Brown R B, Klar J, Lemeshow S, Teres D, Pastides H, Sands M
Arch Intern Med. 1986 Nov;146(11):2159-64.
Most cases of beta-lactam-associated coagulopathy occur in patients with other risk factors. This study analyzed temporally related clinical bleeding events in 1493 patients who received one antibiotic for at least three days. Univariate and multivariate analyses controlled for condition variables (nutritional status, renal, hepatic, or hematologic dysfunction, intensive care unit stay) and treatment variables (use of antiplatelet agents, anticoagulants, vitamin K, antitumor chemotherapy or antiulcer therapy, steroids) that could have been associated with bleeding independently. Rates of bleeding ranged from 0% (chloramphenicol sodium succinate, vancomycin hydrochloride, erythromycin lactobionate) to 8.2% (cefoxitin) to 22.2% (moxalactam disodium). Multiple logistic regression analyses revealed that only moxalactam (odds ratio, 9.9) and cefoxitin (odds ratio, 2.1) exhibited significantly higher likelihoods of bleeding than other agents. This study statistically confirms increased risk of bleeding with moxalactam, heretofore reported only anecdotally. Cefoxitin may carry risks greater than previously believed.

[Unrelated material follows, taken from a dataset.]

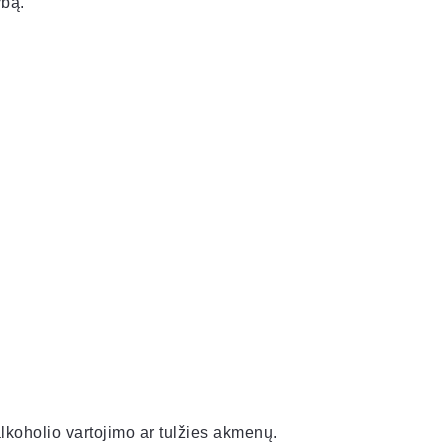
bą.
koholio vartojimo ar tulžies akmenų.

大多数β-内酰胺类抗生素相关性凝血病病例发生在有其他风险因素的患者中。本研究分析了1493例接受一种抗生素治疗至少三天的患者中与时间相关的临床出血事件。单因素和多因素分析对可能独立与出血相关的病情变量(营养状况、肾、肝或血液系统功能障碍、重症监护病房住院时间)和治疗变量(使用抗血小板药物、抗凝剂、维生素K、抗肿瘤化疗或抗溃疡治疗、类固醇)进行了控制。出血发生率从0%(琥珀氯霉素、盐酸万古霉素、乳糖酸红霉素)到8.2%(头孢西丁)再到22.2%(拉氧头孢钠)不等。多因素logistic回归分析显示,只有拉氧头孢(比值比,9.9)和头孢西丁(比值比,2.1)出现出血的可能性显著高于其他药物。本研究从统计学上证实了拉氧头孢出血风险增加,此前仅有个案报道。头孢西丁可能携带比先前认为更大的风险。